The drop in farmers' fortunes is clear on other numbers in the ag sector balance sheet. For example, in 2012, farmers held $144 billion in cash on their balance sheets, but by 2017 cash had dropped to $82 billion. John Newton of the American Farm Bureau Federation has compared farm debt to farm income and found that the 2018 ratio was at a 32-year high.   

A recent national survey of farm lenders by the Kansas City Federal Reserve has further strengthened the case that farm borrowing is increasing at a time when the income available to service that debt is falling. For the year 2018, lenders report a 12 percent increase in non-real estate debt. Operating loans increased 22 percent.

Not only that, but interest rates are increasing. Only about one-third of farm debt is financed with variable rate loans, but increasing interest rates put increased pressure on the farms with high debt loads. In 2015, nearly half of all non-real estate farm loans carried an interest rate of less than 4 percent.  By the fourth quarter of 2018, 40 percent of non-real estate loans carried a rate of over 6 percent. The cost of borrowing on most farms is still moderate. According to the Fed, corn and soybean farms with 50 percent of their operating costs financed by debt have seen an increase in interest costs of about $10 per acre. That’s a small amount compared to the interest rate tsunami that swept through agriculture in the 1980’s, but for a farmer operating thousands of acres, it is not inconsequential.

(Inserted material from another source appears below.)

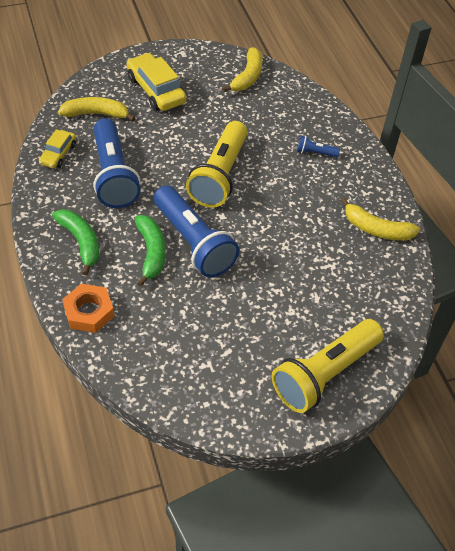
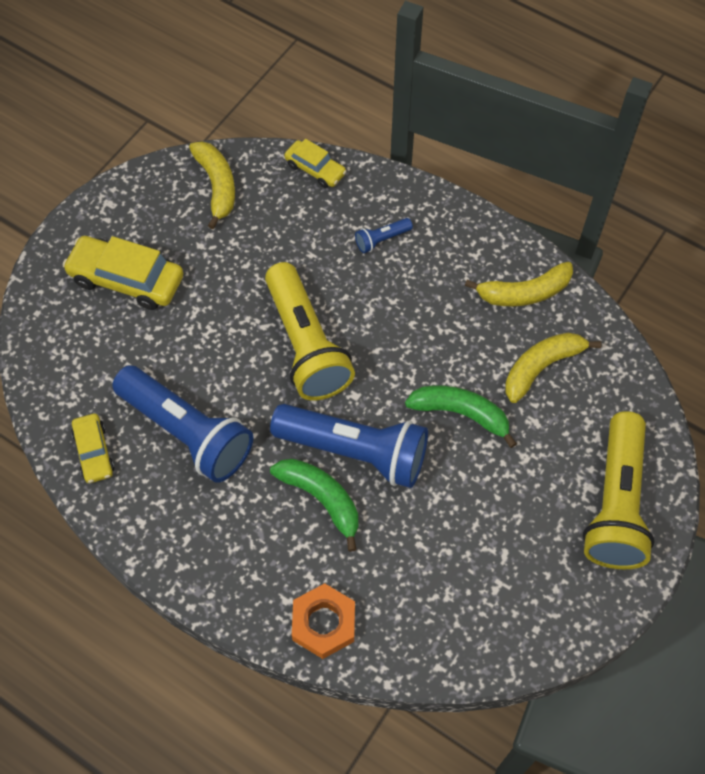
camera: 35 degrees left, 10 degrees up
(81, 242) = (233, 546): green banana -> green banana (461, 414)
(96, 114) = (86, 364): yellow banana -> yellow banana (541, 367)
(310, 99) = (315, 169): none -> yellow car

More importantly, increasing interest rates make other investments more attractive than farmland. A major contributor to the extended runup in farm real estate values has been the dearth of alternative investments with good rates of return.  As bond returns increase, farmland becomes less desirable, putting more pressure on farm balance sheets.

Increasing debt, decreasing income, and increasing cost of debt are trends that point to the forced sale of assets. Farm bankruptcies and nonperforming loans are increasing. We’re all aware that these trends are occurring but we are reluctant to draw the ever more obvious conclusions.

According to Greek mythology, Cassandra was cursed with the ability to forecast the future and the knowledge that nobody would believe her. But in my mind, Cassandra is not seen as unfailingly correct, but rather always pessimistic, forecasting doom at every turn. The Cassandra of my imagination and my grandfather had a lot in common. My grandfather was born in 1900 and spent the next 98 years preparing for the return of the Great Depression. It’s sort of embarrassing to realize that I now sound like my grandfather. Just like him, I have the ability to predict 10 of the next 1 farm recessions. So, the good news is that I’m probably wrong.

The bad news is that it will take a lot of good fortune to turn the agriculture economy around. It will take a renewed commitment to the Renewable Fuel Standard to protect the ethanol market. We’ll need at least a pause in the upward movement in interest rates and the dollar. Congress must quickly approve the USMCA, and the Trump Administration will need to resolve our trade dispute with China without picking a fight somewhere else in the world. The six years of above trendline yields and production must be interrupted. As fun as it has been to set new yield records each year, demand can’t possibly keep up with the production increase we’ve seen so far this decade. It would be good if we rejoined the Trans-Pacific trade agreement. Oh, and it would help our long run prospects if the ceaseless criticism of meat - particularly beef — as the cause of all global environmental evil would end.

I hope all or most of those things happen, but they probably won’t. I’m not so confident in my gloomy forecast that I wouldn’t be interested if a small tract, say, an 80, came up for sale near my farm. Just in case I’m wrong. With that mix of pessimism and acquisitiveness, I’m like most farmers. Which is why land prices stay strong much longer than they should and why the correction will be large and painful when it comes.